→ RECORD EXTRACTS
============================================================

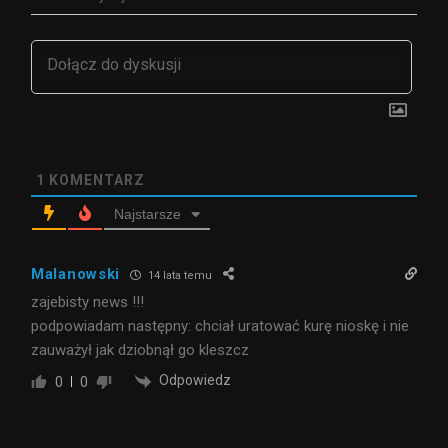
1
KOMENTARZ
Najstarsze
Malanowski
14 lata temu
zajebisty news !!!
podpowiadam następny: chciał uratować kurę nioskę i nie
zauważył jak dziobnął go kleszcz
Odpowiedz
0
0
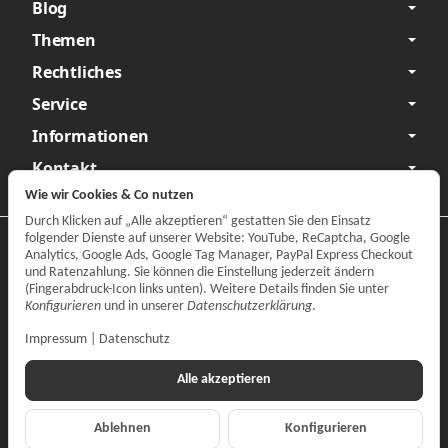
Blog
Themen
Rechtliches
Service
Informationen
Kontakt
Wie wir Cookies & Co nutzen
Durch Klicken auf „Alle akzeptieren“ gestatten Sie den Einsatz
folgender Dienste auf unserer Website: YouTube, ReCaptcha, Google
Datenschutzerklärung
•
Impressum
Analytics, Google Ads, Google Tag Manager, PayPal Express Checkout
und Ratenzahlung. Sie können die Einstellung jederzeit ändern
Vertrag widerrufen
(Fingerabdruck-Icon links unten). Weitere Details finden Sie unter
Konfigurieren
und in unserer
Datenschutzerklärung
.
Impressum
|
Datenschutz
Alle akzeptieren
Ablehnen
Konfigurieren
*
Alle Preise inkl. gesetzlicher MwSt., zzgl.
Versand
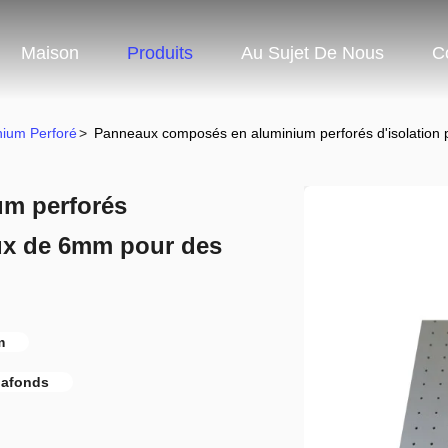
Maison
Produits
Au Sujet De Nous
C
ium Perforé
>
Panneaux composés en aluminium perforés d'isolation
m perforés
ux de 6mm pour des
m
lafonds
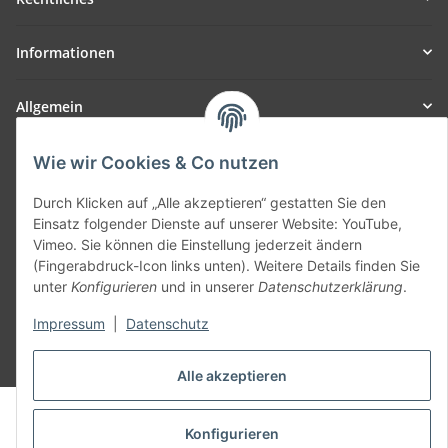
Informationen
Allgemein
Teil unseres Netzwerks:
Wie wir Cookies & Co nutzen
SmoliTec - Safety. Simplified. Worldwide. ( B2B Shop )
Durch Klicken auf „Alle akzeptieren“ gestatten Sie den
Einsatz folgender Dienste auf unserer Website: YouTube,
Vertrag widerrufen
Vimeo. Sie können die Einstellung jederzeit ändern
(Fingerabdruck-Icon links unten). Weitere Details finden Sie
unter
Konfigurieren
und in unserer
Datenschutzerklärung
.
Impressum
|
Datenschutz
* Alle Preise inkl. gesetzlicher USt., zzgl.
Versand
Alle akzeptieren
© voltmaster.de
Powered by
JTL-Shop
Konfigurieren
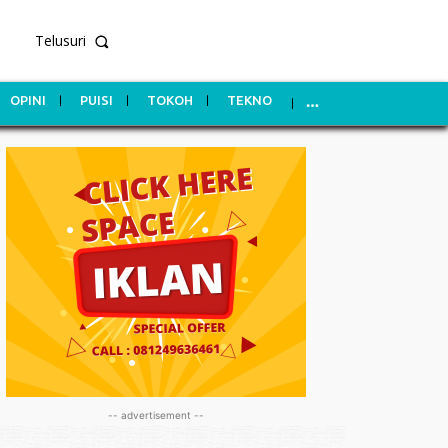
Telusuri
OPINI
PUISI
TOKOH
TEKNO
-- advertisement --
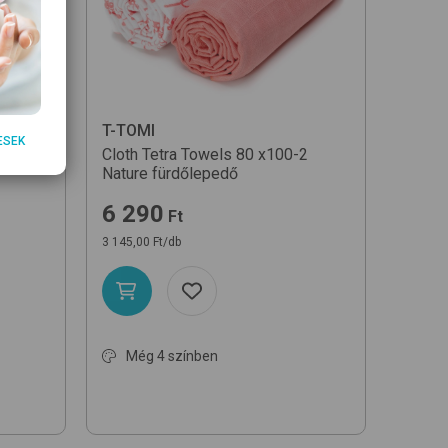
T-TOMI
ESEK
puha
Cloth Tetra Towels 80 x100-2
Nature
fürdőlepedő
6 290
Ft
3 145,00 Ft/db
Még 4 színben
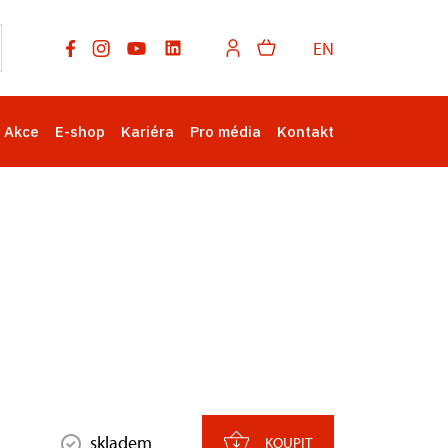
EN
Akce
E-shop
Kariéra
Pro média
Kontakt
skladem
KOUPIT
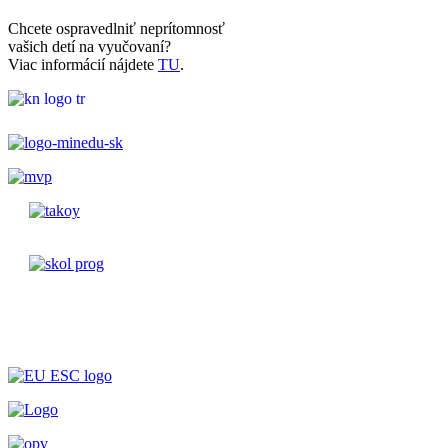
Chcete ospravedlniť neprítomnosť
vašich detí na vyučovaní?
Viac informácií nájdete
TU
.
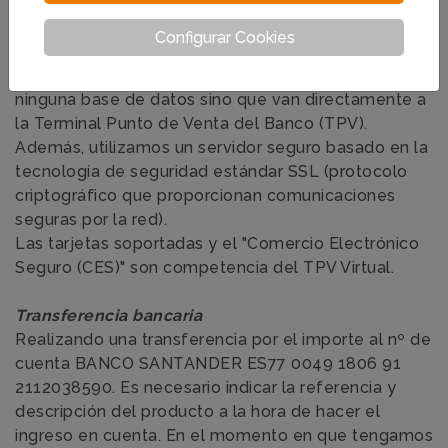
Tarjetas de crédito
Las transacciones realizadas en Global
Configurar Cookies
Humanitaria son 100% seguras. Los datos sobre las
tarjetas de crédito no quedan registrados en
ninguna base de datos sino que van directamente a
la Terminal Punto de Venta del Banco (TPV).
Además, utilizamos un servidor seguro basado en la
tecnología de seguridad estándar SSL (protocolo
criptográfico que proporcionan comunicaciones
seguras por la red).
Las tarjetas soportadas y el "Comercio Electrónico
Seguro (CES)" son competencia del TPV Virtual.
Transferencia bancaria
Realizando una transferencia por el importe al nº de
cuenta BANCO SANTANDER ES77 0049 1806 91
2112038590. Es necesario indicar la referencia y
descripción del producto a la hora de hacer el
ingreso en cuenta. En el momento en que tengamos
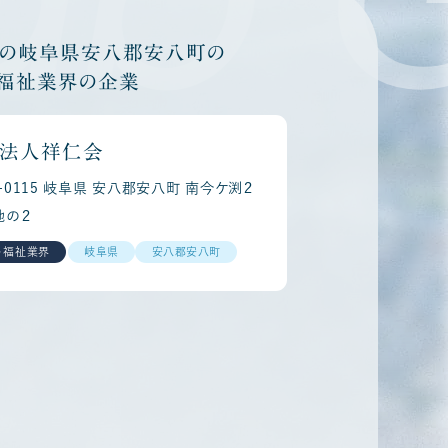
他の岐阜県安八郡安八町の
・福祉業界の企業
法人祥仁会
3-0115 岐阜県 安八郡安八町 南今ケ渕２
地の２
・福祉業界
岐阜県
安八郡安八町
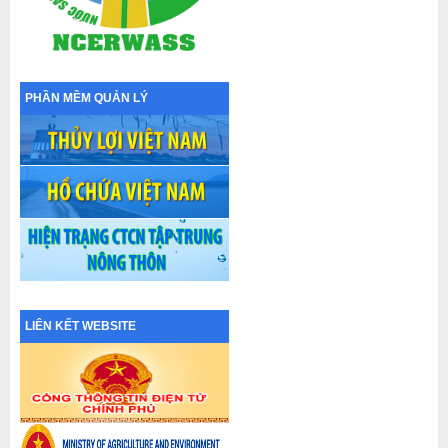
PHẦN MỀM QUẢN LÝ
LIÊN KẾT WEBSITE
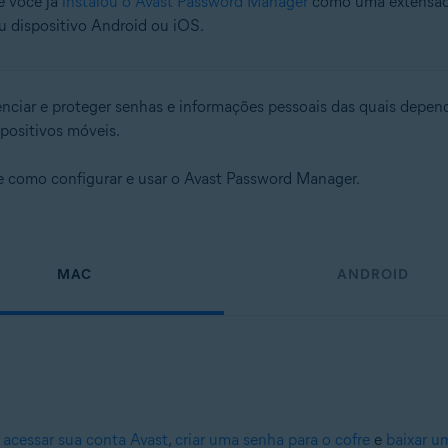
e você já
instalou o Avast Password Manager
como uma extensão 
dispositivo Android ou iOS.
enciar e proteger senhas e informações pessoais das quais depe
positivos móveis.
re como configurar e usar o Avast Password Manager.
MAC
ANDROID
e
acessar sua conta Avast
,
criar uma senha para o cofre
e
baixar u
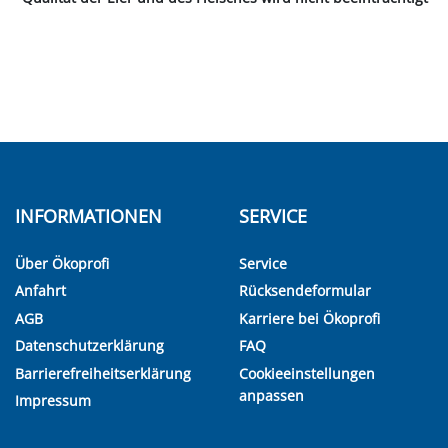
INFORMATIONEN
SERVICE
Über Ökoprofi
Service
Anfahrt
Rücksendeformular
AGB
Karriere bei Ökoprofi
Datenschutzerklärung
FAQ
Barrierefreiheitserklärung
Cookieeinstellungen
anpassen
Impressum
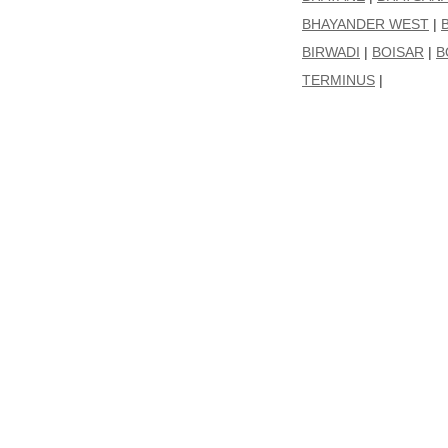
BHAYANDER WEST
|
BIRWADI
|
BOISAR
|
B
TERMINUS
|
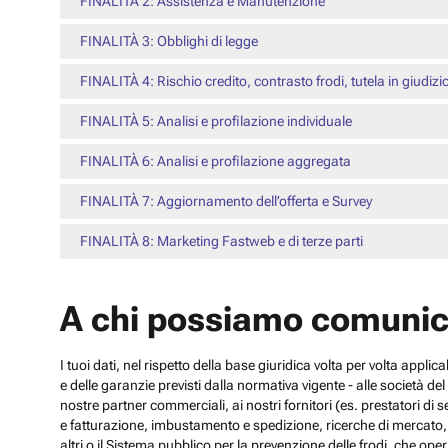
FINALITÀ 2: Assistenza e Manutenzione
FINALITÀ 3: Obblighi di legge
FINALITÀ 4: Rischio credito, contrasto frodi, tutela in giudizi
FINALITÀ 5: Analisi e profilazione individuale
FINALITÀ 6: Analisi e profilazione aggregata
FINALITÀ 7: Aggiornamento dell’offerta e Survey
FINALITÀ 8: Marketing Fastweb e di terze parti
A chi possiamo comunic
I tuoi dati, nel rispetto della base giuridica volta per volta appli
e delle garanzie previsti dalla normativa vigente - alle società d
nostre partner commerciali, ai nostri fornitori (es. prestatori di
e fatturazione, imbustamento e spedizione, ricerche di mercato, con
altri o il Sistema pubblico per la prevenzione delle frodi, che operi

============================================================

→ TASK STATEMENT
The answer must be all the lines above that hold the word "Details".

→ FINISHED TASK
(Fingerabdruck-Icon links unten). Weitere Details finden Sie unter
(Fingerabdruck-Icon links unten). Weitere Details finden Sie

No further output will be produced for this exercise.